EXERCISE :: Set down each entry again exactly as written.

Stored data

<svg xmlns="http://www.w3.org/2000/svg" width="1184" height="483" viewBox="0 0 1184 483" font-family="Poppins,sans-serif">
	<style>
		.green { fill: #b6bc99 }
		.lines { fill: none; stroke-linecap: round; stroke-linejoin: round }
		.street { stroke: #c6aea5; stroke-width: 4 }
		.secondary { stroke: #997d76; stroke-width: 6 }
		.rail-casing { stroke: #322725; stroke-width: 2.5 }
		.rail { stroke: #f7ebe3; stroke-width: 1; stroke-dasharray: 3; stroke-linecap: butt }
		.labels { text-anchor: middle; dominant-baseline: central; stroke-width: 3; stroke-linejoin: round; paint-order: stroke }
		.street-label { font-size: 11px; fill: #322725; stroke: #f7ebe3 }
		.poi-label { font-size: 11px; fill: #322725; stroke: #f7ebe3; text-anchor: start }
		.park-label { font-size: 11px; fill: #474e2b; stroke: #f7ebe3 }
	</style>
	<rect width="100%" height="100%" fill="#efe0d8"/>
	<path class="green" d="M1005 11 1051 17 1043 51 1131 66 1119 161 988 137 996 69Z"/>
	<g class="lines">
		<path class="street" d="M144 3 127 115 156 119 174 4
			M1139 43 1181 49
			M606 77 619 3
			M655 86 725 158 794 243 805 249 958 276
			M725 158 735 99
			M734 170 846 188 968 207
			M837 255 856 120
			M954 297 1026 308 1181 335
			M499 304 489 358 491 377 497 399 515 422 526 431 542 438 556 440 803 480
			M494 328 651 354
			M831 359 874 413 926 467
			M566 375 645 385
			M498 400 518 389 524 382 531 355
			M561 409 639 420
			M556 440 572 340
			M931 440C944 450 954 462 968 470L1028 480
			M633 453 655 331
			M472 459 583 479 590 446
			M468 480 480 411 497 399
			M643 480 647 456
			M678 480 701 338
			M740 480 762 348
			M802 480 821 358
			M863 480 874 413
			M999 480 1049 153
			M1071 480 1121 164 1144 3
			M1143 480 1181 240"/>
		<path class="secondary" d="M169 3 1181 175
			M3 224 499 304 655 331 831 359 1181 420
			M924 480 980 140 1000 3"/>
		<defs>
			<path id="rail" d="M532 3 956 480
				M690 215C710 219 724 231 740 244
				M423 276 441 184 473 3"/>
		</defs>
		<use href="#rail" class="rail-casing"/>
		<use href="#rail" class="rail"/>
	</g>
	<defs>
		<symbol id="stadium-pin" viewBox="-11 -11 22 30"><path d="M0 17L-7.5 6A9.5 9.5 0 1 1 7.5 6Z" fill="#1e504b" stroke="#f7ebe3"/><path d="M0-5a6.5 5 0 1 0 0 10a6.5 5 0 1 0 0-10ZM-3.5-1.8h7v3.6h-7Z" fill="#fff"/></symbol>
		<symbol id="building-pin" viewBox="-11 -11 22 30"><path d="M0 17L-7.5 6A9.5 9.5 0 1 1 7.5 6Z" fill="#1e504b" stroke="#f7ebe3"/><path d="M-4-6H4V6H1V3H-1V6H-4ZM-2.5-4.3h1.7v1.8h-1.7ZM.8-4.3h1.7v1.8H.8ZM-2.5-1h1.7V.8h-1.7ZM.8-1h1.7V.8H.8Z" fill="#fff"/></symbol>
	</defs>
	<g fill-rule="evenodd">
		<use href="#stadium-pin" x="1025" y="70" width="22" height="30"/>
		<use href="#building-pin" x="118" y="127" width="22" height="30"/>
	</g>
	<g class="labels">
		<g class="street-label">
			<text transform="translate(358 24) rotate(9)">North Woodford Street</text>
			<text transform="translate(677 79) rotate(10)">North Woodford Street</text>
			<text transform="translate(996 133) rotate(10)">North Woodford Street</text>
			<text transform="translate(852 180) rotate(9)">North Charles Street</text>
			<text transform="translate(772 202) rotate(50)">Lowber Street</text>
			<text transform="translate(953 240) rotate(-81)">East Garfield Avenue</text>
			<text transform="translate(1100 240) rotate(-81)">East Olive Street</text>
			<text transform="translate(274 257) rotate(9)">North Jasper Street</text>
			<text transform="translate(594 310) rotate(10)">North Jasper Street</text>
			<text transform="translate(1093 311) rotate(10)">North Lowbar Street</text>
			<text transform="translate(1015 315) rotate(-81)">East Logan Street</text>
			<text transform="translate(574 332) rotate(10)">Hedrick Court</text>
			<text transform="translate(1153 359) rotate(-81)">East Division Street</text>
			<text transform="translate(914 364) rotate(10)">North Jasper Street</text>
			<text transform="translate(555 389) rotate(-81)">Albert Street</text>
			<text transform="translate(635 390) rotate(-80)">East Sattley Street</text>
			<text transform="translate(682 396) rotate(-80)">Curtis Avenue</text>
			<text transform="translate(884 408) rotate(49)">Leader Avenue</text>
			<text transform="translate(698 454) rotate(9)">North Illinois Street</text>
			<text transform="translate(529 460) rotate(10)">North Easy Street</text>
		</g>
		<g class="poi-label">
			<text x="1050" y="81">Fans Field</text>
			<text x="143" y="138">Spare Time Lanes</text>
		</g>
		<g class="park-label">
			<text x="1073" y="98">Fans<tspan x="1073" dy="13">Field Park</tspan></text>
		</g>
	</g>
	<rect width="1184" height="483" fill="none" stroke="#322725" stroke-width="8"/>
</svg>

TASK RESULT ::
<svg xmlns="http://www.w3.org/2000/svg" width="1184" height="483" viewBox="0 0 1184 483" font-family="Poppins,sans-serif">
	<style>
		.green { fill: #b6bc99 }
		.lines { fill: none; stroke-linecap: round; stroke-linejoin: round }
		.street { stroke: #c6aea5; stroke-width: 4 }
		.secondary { stroke: #997d76; stroke-width: 6 }
		.rail-casing { stroke: #322725; stroke-width: 2.5 }
		.rail { stroke: #f7ebe3; stroke-width: 1; stroke-dasharray: 3; stroke-linecap: butt }
		.labels { text-anchor: middle; dominant-baseline: central; stroke-width: 3; stroke-linejoin: round; paint-order: stroke }
		.street-label { font-size: 11px; fill: #322725; stroke: #f7ebe3 }
		.poi-label { font-size: 11px; fill: #322725; stroke: #f7ebe3; text-anchor: start }
		.park-label { font-size: 11px; fill: #474e2b; stroke: #f7ebe3 }
	</style>
	<rect width="100%" height="100%" fill="#efe0d8"/>
	<path class="green" d="M1005 11 1051 17 1043 51 1131 66 1119 161 988 137 996 69Z"/>
	<g class="lines">
		<path class="street" d="M144 3 127 115 156 119 174 4
			M1139 43 1181 49
			M606 77 619 3
			M655 86 725 158 794 243 805 249 958 276
			M725 158 735 99
			M734 170 846 188 968 207
			M837 255 856 120
			M954 297 1026 308 1181 335
			M499 304 489 358 491 377 497 399 515 422 526 431 542 438 556 440 803 480
			M494 328 651 354
			M831 359 874 413 926 467
			M566 375 645 385
			M498 400 518 389 524 382 531 355
			M561 409 639 420
			M556 440 572 340
			M931 440C944 450 954 462 968 470L1028 480
			M633 453 655 331
			M472 459 583 479 590 446
			M468 480 480 411 497 399
			M643 480 647 456
			M678 480 701 338
			M740 480 762 348
			M802 480 821 358
			M863 480 874 413
			M999 480 1049 153
			M1071 480 1121 164 1144 3
			M1143 480 1181 240"/>
		<path class="secondary" d="M169 3 1181 175
			M3 224 499 304 655 331 831 359 1181 420
			M924 480 980 140 1000 3"/>
		<defs>
			<path id="rail" d="M532 3 956 480
				M690 215C710 219 724 231 740 244
				M423 276 441 184 473 3"/>
		</defs>
		<use href="#rail" class="rail-casing"/>
		<use href="#rail" class="rail"/>
	</g>
	<defs>
		<symbol id="stadium-pin" viewBox="-11 -11 22 30"><path d="M0 17L-7.5 6A9.5 9.5 0 1 1 7.5 6Z" fill="#1e504b" stroke="#f7ebe3"/><path d="M0-5a6.5 5 0 1 0 0 10a6.5 5 0 1 0 0-10ZM-3.5-1.8h7v3.6h-7Z" fill="#fff"/></symbol>
		<symbol id="building-pin" viewBox="-11 -11 22 30"><path d="M0 17L-7.5 6A9.5 9.5 0 1 1 7.5 6Z" fill="#1e504b" stroke="#f7ebe3"/><path d="M-4-6H4V6H1V3H-1V6H-4ZM-2.5-4.3h1.7v1.8h-1.7ZM.8-4.3h1.7v1.8H.8ZM-2.5-1h1.7V.8h-1.7ZM.8-1h1.7V.8H.8Z" fill="#fff"/></symbol>
	</defs>
	<g fill-rule="evenodd">
		<use href="#stadium-pin" x="1025" y="70" width="22" height="30"/>
		<use href="#building-pin" x="118" y="127" width="22" height="30"/>
	</g>
	<g class="labels">
		<g class="street-label">
			<text transform="translate(358 24) rotate(9)">North Woodford Street</text>
			<text transform="translate(677 79) rotate(10)">North Woodford Street</text>
			<text transform="translate(996 133) rotate(10)">North Woodford Street</text>
			<text transform="translate(852 180) rotate(9)">North Charles Street</text>
			<text transform="translate(772 202) rotate(50)">Lowber Street</text>
			<text transform="translate(953 240) rotate(-81)">East Garfield Avenue</text>
			<text transform="translate(1100 240) rotate(-81)">East Olive Street</text>
			<text transform="translate(274 257) rotate(9)">North Jasper Street</text>
			<text transform="translate(594 310) rotate(10)">North Jasper Street</text>
			<text transform="translate(1093 311) rotate(10)">North Lowbar Street</text>
			<text transform="translate(1015 315) rotate(-81)">East Logan Street</text>
			<text transform="translate(574 332) rotate(10)">Hedrick Court</text>
			<text transform="translate(1153 359) rotate(-81)">East Division Street</text>
			<text transform="translate(914 364) rotate(10)">North Jasper Street</text>
			<text transform="translate(555 389) rotate(-81)">Albert Street</text>
			<text transform="translate(635 390) rotate(-80)">East Sattley Street</text>
			<text transform="translate(682 396) rotate(-80)">Curtis Avenue</text>
			<text transform="translate(884 408) rotate(49)">Leader Avenue</text>
			<text transform="translate(698 454) rotate(9)">North Illinois Street</text>
			<text transform="translate(529 460) rotate(10)">North Easy Street</text>
		</g>
		<g class="poi-label">
			<text x="1050" y="81">Fans Field</text>
			<text x="143" y="138">Spare Time Lanes</text>
		</g>
		<g class="park-label">
			<text x="1073" y="98">Fans<tspan x="1073" dy="13">Field Park</tspan></text>
		</g>
	</g>
	<rect width="1184" height="483" fill="none" stroke="#322725" stroke-width="8"/>
</svg>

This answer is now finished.